LIUDMILA & NELSON
Liudmila & Nelson (Liudmila Velasco and Nelson Ramírez-de-Arellano-Conde) (b. Moscow and Berlin in 1969) are a collaborative team known for their cutting-edge conceptual photography. They have been working together in Havana since 1994 and have been widely exhibited throughout the world, including representing Cuba at the Venice Biennial in 2013. Currently, Nelson is the director of the Wifredo Lam Center for Contemporary Art and as such is the director of the Havana Biennial.
The photographs from the series Absolut Revolution, represent several thematic and technical directions in the artists’ work, for which their starting point is the monument to José Martí, the writer laureate and revolutionary hero who fought for Cuba’s independence from Spain (1898). The surrounding plaza, originally known as the Plaza Cívica José Martí, was renamed Plaza de La Revolución José Martí after the 1959 revolution. The monument and the plaza have become the quintessential symbols of both revolutions. The title Absolut Revolution cleverly plays on the registered trademark for Absolut Vodka, the Swedish vodka advertised as being of premium quality, a vodka that by definition has no equal.

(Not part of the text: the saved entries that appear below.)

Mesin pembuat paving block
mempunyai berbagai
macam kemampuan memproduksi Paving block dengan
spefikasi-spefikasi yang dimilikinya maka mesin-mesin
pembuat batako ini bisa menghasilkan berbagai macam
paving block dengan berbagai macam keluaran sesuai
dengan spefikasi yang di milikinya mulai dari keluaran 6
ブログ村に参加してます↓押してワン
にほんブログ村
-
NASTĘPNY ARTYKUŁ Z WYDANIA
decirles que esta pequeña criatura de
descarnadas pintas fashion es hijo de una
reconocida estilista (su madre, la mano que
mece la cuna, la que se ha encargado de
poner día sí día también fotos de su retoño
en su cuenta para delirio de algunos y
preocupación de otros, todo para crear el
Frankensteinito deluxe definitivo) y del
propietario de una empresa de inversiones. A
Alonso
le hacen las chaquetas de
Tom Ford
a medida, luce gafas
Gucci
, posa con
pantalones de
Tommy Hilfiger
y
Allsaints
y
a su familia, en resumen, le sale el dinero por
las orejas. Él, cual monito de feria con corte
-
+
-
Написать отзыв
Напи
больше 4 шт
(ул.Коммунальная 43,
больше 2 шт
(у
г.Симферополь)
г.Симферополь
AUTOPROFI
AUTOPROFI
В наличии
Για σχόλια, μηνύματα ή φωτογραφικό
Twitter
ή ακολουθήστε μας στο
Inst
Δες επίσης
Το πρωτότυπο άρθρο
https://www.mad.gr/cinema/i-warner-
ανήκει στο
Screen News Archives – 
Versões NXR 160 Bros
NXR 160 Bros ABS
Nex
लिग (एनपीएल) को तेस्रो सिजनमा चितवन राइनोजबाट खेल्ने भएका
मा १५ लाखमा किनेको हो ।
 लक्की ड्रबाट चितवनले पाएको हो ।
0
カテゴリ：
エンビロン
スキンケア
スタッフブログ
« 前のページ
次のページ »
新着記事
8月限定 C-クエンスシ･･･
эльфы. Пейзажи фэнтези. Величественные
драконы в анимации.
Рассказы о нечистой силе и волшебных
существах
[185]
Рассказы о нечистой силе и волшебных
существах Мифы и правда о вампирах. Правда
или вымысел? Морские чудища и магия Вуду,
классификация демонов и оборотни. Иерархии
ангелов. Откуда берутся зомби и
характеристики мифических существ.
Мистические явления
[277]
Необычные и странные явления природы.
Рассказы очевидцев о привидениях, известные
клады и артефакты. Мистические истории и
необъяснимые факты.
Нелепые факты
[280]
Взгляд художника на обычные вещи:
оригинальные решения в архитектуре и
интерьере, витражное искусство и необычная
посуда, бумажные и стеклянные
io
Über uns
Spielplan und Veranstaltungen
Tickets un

A more recent body of work, “Hotel Habana”, calls attention to the experience of time within the city of Havana. Time and expectations of the future are the keys to understanding this body of work. The duo combined images of a street or a city landmark over time, using archival photos from the 1940s and 50s. They would layer those archival images with their own current-day photographs and images that represent people’s uncertainty about the future, such as replacing the ideological billboards with advertisements for Coca-Coca, Zara, Samsung, etc., signs that, uniquely, don't exist in Havana.
Artist Statement
“Absolut Revolution is a project where we attempt to gather all of the possible interpretations that will help us understand the realities of Cuba following the revolution. If you could reduce the idea of Cuba after the Revolution to the smallest physical space, it would be this monument to José Martí in the Plaza de la Revolución. There you would find the essence of Cuba: Martí and the Revolution."